Tuesday, August 15, 2006

Poem for Tuesday


Hawthorne in Tuckerton
By Stephen Dunn


Like the other great ones he wouldn't vanish
into his own destiny, kept showing up
in different parts of America, small pious towns
like this one, wooded, where he trusted
that what thumped in the human heart
would manifest, make its old nightly rounds.

"Scratch an American," he was overheard saying
at the diner, "and you'll find a Puritan."
And one man nodded while another
in a John Deere cap swallowed hard,
changed the subject to the Phillies.
Hawthorne still loved the repressed, the avoided.

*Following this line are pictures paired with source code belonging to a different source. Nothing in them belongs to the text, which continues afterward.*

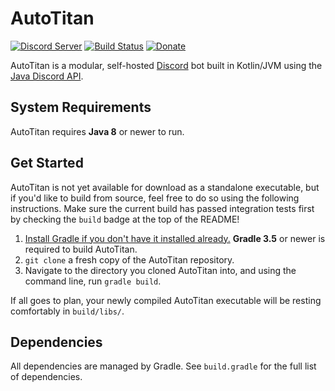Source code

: # AutoTitan
[![Discord Server](https://discordapp.com/api/guilds/279777865434660865/widget.png?style=shield)](https://goo.gl/RGvvbM)
[![Build Status](https://travis-ci.org/serebit/autotitan.svg?branch=master)](https://goo.gl/0Gm2gy)
[![Donate](https://img.shields.io/badge/Donate-PayPal-blue.svg)](https://goo.gl/OWpJxJ)

AutoTitan is a modular, self-hosted [Discord](https://discordapp.com) bot built in Kotlin/JVM using the 
[Java Discord API](https://github.com/DV8FromTheWorld/JDA). 

## System Requirements
AutoTitan requires **Java 8** or newer to run.

## Get Started
AutoTitan is not yet available for download as a standalone executable, but if you'd like to build from source, feel
 free to do so using the following instructions. Make sure the current build has passed integration tests first by
 checking the `build` badge at the top of the README!

1. [Install Gradle if you don't have it installed already.](https://gradle.org/install) **Gradle 3.5** or newer is
 required to build AutoTitan. 
2. `git clone` a fresh copy of the AutoTitan repository. 
3. Navigate to the directory you cloned AutoTitan into, and using the command line, run `gradle build`.

If all goes to plan, your newly compiled AutoTitan executable will be resting comfortably in `build/libs/`.

## Dependencies
All dependencies are managed by Gradle. See `build.gradle` for the full list of dependencies.
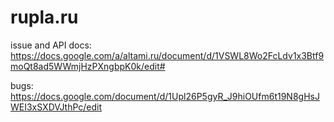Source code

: rupla.ru
========

issue and API docs:
https://docs.google.com/a/altami.ru/document/d/1VSWL8Wo2FcLdv1x3Btf9moQt8ad5WWmjHzPXngbpK0k/edit#

bugs:
https://docs.google.com/document/d/1Upl26P5gyR_J9hiOUfm6t19N8gHsJWEI3xSXDVJthPc/edit
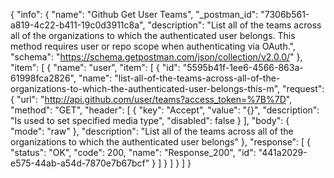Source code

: {
  "info": {
    "name": "Github Get User Teams",
    "_postman_id": "7306b561-a819-4c22-b411-19c0d3911c8a",
    "description": "List all of the teams across all of the organizations to which the authenticated user belongs. This method requires user or repo scope when authenticating via OAuth.",
    "schema": "https://schema.getpostman.com/json/collection/v2.0.0/"
  },
  "item": [
    {
      "name": "user",
      "item": [
        {
          "id": "5595b41f-1ee6-4566-863a-61998fca2826",
          "name": "list-all-of-the-teams-across-all-of-the-organizations-to-which-the-authenticated-user-belongs-this-m",
          "request": {
            "url": "http://api.github.com/user/teams?access_token=%7B%7D",
            "method": "GET",
            "header": [
              {
                "key": "Accept",
                "value": "{}",
                "description": "Is used to set specified media type",
                "disabled": false
              }
            ],
            "body": {
              "mode": "raw"
            },
            "description": "List all of the teams across all of the organizations to which the authenticated user belongs"
          },
          "response": [
            {
              "status": "OK",
              "code": 200,
              "name": "Response_200",
              "id": "441a2029-e575-44ab-a54d-7870e7b67bcf"
            }
          ]
        }
      ]
    }
  ]
}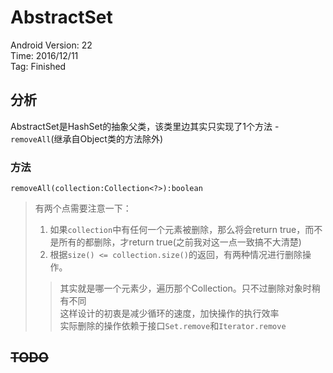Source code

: # AbstractSet

Android Version: 22  
Time: 2016/12/11  
Tag: Finished  

## 分析
AbstractSet是HashSet的抽象父类，该类里边其实只实现了1个方法 - `removeAll`(继承自Object类的方法除外)

### 方法
`removeAll(collection:Collection<?>):boolean`

> 有两个点需要注意一下：  
> 1. 如果`collection`中有任何一个元素被删除，那么将会return true，而不是所有的都删除，才return true(之前我对这一点一致搞不大清楚)  
> 2. 根据`size() <= collection.size()`的返回，有两种情况进行删除操作。  
>> 其实就是哪一个元素少，遍历那个Collection。只不过删除对象时稍有不同  
>> 这样设计的初衷是减少循环的速度，加快操作的执行效率  
>> 实际删除的操作依赖于接口`Set.remove`和`Iterator.remove`

## ~~TODO~~





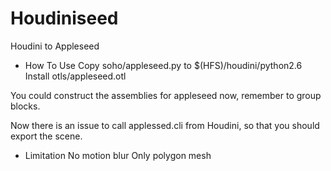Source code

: Houdiniseed
===========

Houdini to Appleseed

* How To Use
Copy soho/appleseed.py to $(HFS)/houdini/python2.6
Install otls/appleseed.otl

You could construct the assemblies for appleseed now, remember to group blocks.

Now there is an issue to call applessed.cli from Houdini, so that you should export the scene.

* Limitation
No motion blur
Only polygon mesh
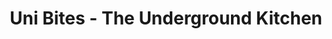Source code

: ---
title: "Uni Bites - The Underground Kitchen"
url: /graz/uni-bites-the-underground-kitchen/
shop: Kiosk
---
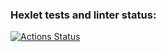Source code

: ### Hexlet tests and linter status:
[![Actions Status](https://github.com/ankoz2000/java-project-72/workflows/hexlet-check/badge.svg)](https://github.com/ankoz2000/java-project-72/actions)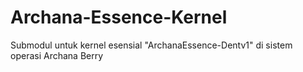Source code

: # Archana-Essence-Kernel
Submodul untuk kernel esensial "ArchanaEssence-Dentv1" di sistem operasi Archana Berry
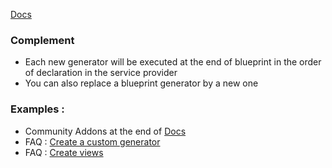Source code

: [Docs](https://blueprint.laravelshift.com/docs/extending-blueprint/)
### Complement
- Each new generator will be executed at the end of blueprint in the order of declaration in the service provider
- You can also replace a blueprint generator by a new one

### Examples :
- Community Addons at the end of [Docs](https://blueprint.laravelshift.com/docs/extending-blueprint/)
- FAQ : [Create a custom generator](https://github.com/sr57/laravel-blueprint-faq/blob/master/Create%20a%20generator/Create%20a%20custom%20generator.md)
- FAQ : [Create views](https://github.com/sr57/laravel-blueprint-faq/blob/master/Create%20views/0-Create%20views.md)
 
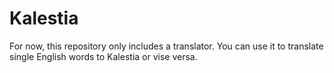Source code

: # Kalestia
For now, this repository only includes a translator. You can use it to translate single English words to Kalestia or vise versa.
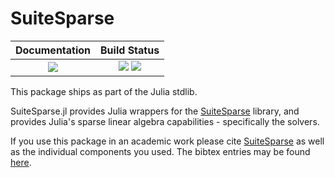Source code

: # SuiteSparse

| **Documentation**                                                 | **Build Status**                                                                                |
|:-----------------------------------------------------------------:|:-----------------------------------------------------------------------------------------------:|
|  [![][docs-img]][docs-url] | [![][ci-img]][ci-url] [![][codecov-img]][codecov-url] |

[docs-img]: https://img.shields.io/badge/docs-blue.svg
[docs-url]: https://suitesparse.juliasparse.org/dev/

[docs-v1-img]: https://img.shields.io/badge/docs-v1-blue.svg
[docs-v1-url]: https://suitesparse.juliasparse.org/v1/

[ci-img]: https://github.com/JuliaLang/SuiteSparse.jl/workflows/Run%20tests/badge.svg?branch=master
[ci-url]: https://github.com/JuliaLang/SuiteSparse.jl/actions?query=workflow%3A%22Run+tests%22

[codecov-img]: https://codecov.io/gh/JuliaLang/SuiteSparse.jl/branch/master/graph/badge.svg
[codecov-url]: https://codecov.io/gh/JuliaLang/SuiteSparse.jl

This package ships as part of the Julia stdlib.

SuiteSparse.jl provides Julia wrappers for the [SuiteSparse](https://github.com/DrTimothyAldenDavis/SuiteSparse) library, and provides Julia's sparse linear algebra capabilities - specifically the solvers.

If you use this package in an academic work please cite [SuiteSparse](https://github.com/DrTimothyAldenDavis/SuiteSparse) as well as the individual components you used. The bibtex entries may be found [here](https://github.com/DrTimothyAldenDavis/SuiteSparse/blob/master/CITATION.bib).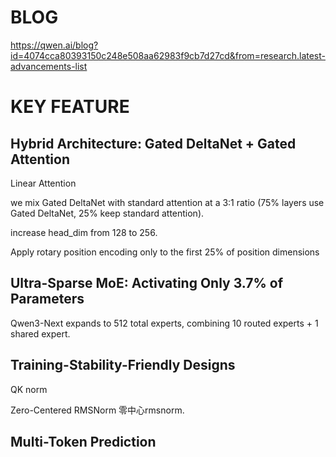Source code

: # BLOG 
https://qwen.ai/blog?id=4074cca80393150c248e508aa62983f9cb7d27cd&from=research.latest-advancements-list

# KEY FEATURE
## Hybrid Architecture: Gated DeltaNet + Gated Attention
Linear Attention

we mix Gated DeltaNet with standard attention at a 3:1 ratio (75% layers use Gated DeltaNet, 25% keep standard attention).

increase head_dim from 128 to 256.

Apply rotary position encoding only to the first 25% of position dimensions

## Ultra-Sparse MoE: Activating Only 3.7% of Parameters
Qwen3-Next expands to 512 total experts, combining 10 routed experts + 1 shared expert.

## Training-Stability-Friendly Designs
QK norm

Zero-Centered RMSNorm 零中心rmsnorm.

## Multi-Token Prediction
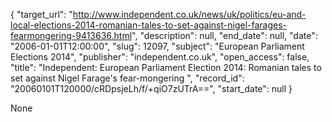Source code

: {
  "target_url": "http://www.independent.co.uk/news/uk/politics/eu-and-local-elections-2014-romanian-tales-to-set-against-nigel-farages-fearmongering-9413636.html", 
  "description": null, 
  "end_date": null, 
  "date": "2006-01-01T12:00:00", 
  "slug": 12097, 
  "subject": "European Parliament Elections 2014", 
  "publisher": "independent.co.uk", 
  "open_access": false, 
  "title": "Independent:  European Parliament Election 2014: Romanian tales to set against Nigel Farage's fear-mongering ", 
  "record_id": "20060101T120000/cRDpsjeLh/f/+qiO7zUTrA==", 
  "start_date": null
}

None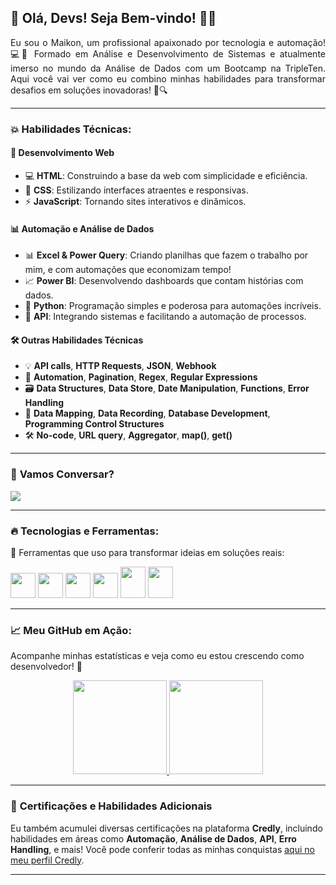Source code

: ## 🚀 Olá, Devs! Seja Bem-vindo! 👨‍💻  
<p align="justify"> 
Eu sou o Maikon, um profissional apaixonado por tecnologia e automação! 💻🎯 Formado em Análise e Desenvolvimento de Sistemas e atualmente imerso no mundo da Análise de Dados com um Bootcamp na TripleTen. Aqui você vai ver como eu combino minhas habilidades para transformar desafios em soluções inovadoras! 🔧🔍
</p>

---

### 💥 Habilidades Técnicas:

#### 🚀 **Desenvolvimento Web**  
- 💻 **HTML**: Construindo a base da web com simplicidade e eficiência.  
- 🎨 **CSS**: Estilizando interfaces atraentes e responsivas.  
- ⚡ **JavaScript**: Tornando sites interativos e dinâmicos.

#### 📊 **Automação e Análise de Dados**  
- 📊 **Excel & Power Query**: Criando planilhas que fazem o trabalho por mim, e com automações que economizam tempo!  
- 📈 **Power BI**: Desenvolvendo dashboards que contam histórias com dados.  
- 🐍 **Python**: Programação simples e poderosa para automações incríveis.  
- 🔗 **API**: Integrando sistemas e facilitando a automação de processos.

#### 🛠️ **Outras Habilidades Técnicas**  
- 💡 **API calls**, **HTTP Requests**, **JSON**, **Webhook**  
- 🔄 **Automation**, **Pagination**, **Regex**, **Regular Expressions**  
- 🗃️ **Data Structures**, **Data Store**, **Date Manipulation**, **Functions**, **Error Handling**  
- 🔗 **Data Mapping**, **Data Recording**, **Database Development**, **Programming Control Structures**  
- 🛠️ **No-code**, **URL query**, **Aggregator**, **map()**, **get()**

---

### 📧 **Vamos Conversar?**  
<a align="center" href="mailto:mcharles784@gmail.com">
<img align="center" src="https://img.shields.io/badge/Gmail-D14836?style=for-the-badge&logo=gmail&logoColor=white" target="_blank">
</a>

---

### 🔥 Tecnologias e Ferramentas:

🔧 Ferramentas que uso para transformar ideias em soluções reais:

<p>
  <img src="https://cdn.jsdelivr.net/gh/devicons/devicon/icons/html5/html5-original.svg" width="40" height="40" class="tech-icon" /> 
  <img src="https://cdn.jsdelivr.net/gh/devicons/devicon/icons/css3/css3-original.svg" width="40" height="40" class="tech-icon" /> 
  <img src="https://cdn.jsdelivr.net/gh/devicons/devicon/icons/javascript/javascript-original.svg" width="40" height="40" class="tech-icon" /> 
  <img src="https://cdn.jsdelivr.net/gh/devicons/devicon/icons/python/python-original.svg" width="40" height="40" class="tech-icon" />
  <img src="https://logos-world.net/wp-content/uploads/2021/10/Tableau-Symbol.png" width="40" height="50" class="tech-icon" />
  <img src="https://1000logos.net/wp-content/uploads/2022/12/Power-BI-Logo.png" width="40" height="50" class="tech-icon" />
</p>

---

### 📈 **Meu GitHub em Ação**:  
Acompanhe minhas estatísticas e veja como eu estou crescendo como desenvolvedor! 🌱

<p align="center">
<a href="https://github.com/m4ik-crtl">
  <img height="150em" src="https://github-readme-stats-eight-theta.vercel.app/api?username=m4ik-crtl&show_icons=true&theme=dark&include_all_commits=true&count_private=true"/>
  <img height="150em" src="https://github-readme-stats-eight-theta.vercel.app/api/top-langs/?username=m4ik-crtl&layout=compact&langs_count=8&theme=dark"/>
</a>
</p>

---

### 🏅 **Certificações e Habilidades Adicionais**  
Eu também acumulei diversas certificações na plataforma **Credly**, incluindo habilidades em áreas como **Automação**, **Análise de Dados**, **API**, **Erro Handling**, e mais! Você pode conferir todas as minhas conquistas [aqui no meu perfil Credly](https://www.credly.com/users/maikon-silva).

---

Nothing made him more alert than a large passion
twisted, coiled in the recesses of an innocent.
But something had changed.
People camped without fear in the piney forest,
were simply amused by tales of the Jersey Devil.
And Tuckerton now had its Seaport. Its Dimmesdales

and Rappacinis had a stake in the market.
Their daughters wore lipstick and openly danced
to loud music. Hawthorne began to feel like the ghost
he was. Grace, he lamented, was once so poignant
before this democratization of the sacred. Adultery
so much more interesting when everyone didn't commit it.

--------


Am home, later than I expected because we decided to have lunch at Valley Forge and ended up spending nearly four hours there. I hadn't been to the park in probably 20 years, had never seen the film they now have in the visitor's center about Washington and his troops wintering in 1777-8 and though thinks we visited the chapel with his parents and brother, I didn't remember it. It was a gorgeous day, a little over 80 degrees but with a breeze; we joined up with a tour group for a little while near one of the reconstructed encampments where reenactors were talking about the clothing and food of the soldiers and giving a firing demonstration, then drove around to Washington's headquarters, the National Memorial Arch and some of the other reconstructed encampments and the church.


A reproduction of one of the cabins at Valley Forge that housed 12 or more soldiers during the American Revolution.


This is how the men lived in the barracks.


A reenactor demonstrates how the encampment was defended.


George Washington slept here...and Alexander Hamilton and other members of his staff. The buildings are all original, though the furniture is not.


Here is the office where Hamilton and the secretaries toiled.


Behind this cabin in the hills to the left, you can see the chapel.


The park is full of wildlife; a garter snake that showed up in the middle of the lecture on Continental food and medicine kept my kids from getting restless, and we saw at least 20 deer, which roam freely throughout the park and appear not to be at all afraid of tourists, even less so than the ones in Shenandoah National Park that we saw last weekend. We got shoefly pie in the little store by the church and drove home after seeing a glorious sunset. Tuesday will be much taken up with laundry but it was very well worth it!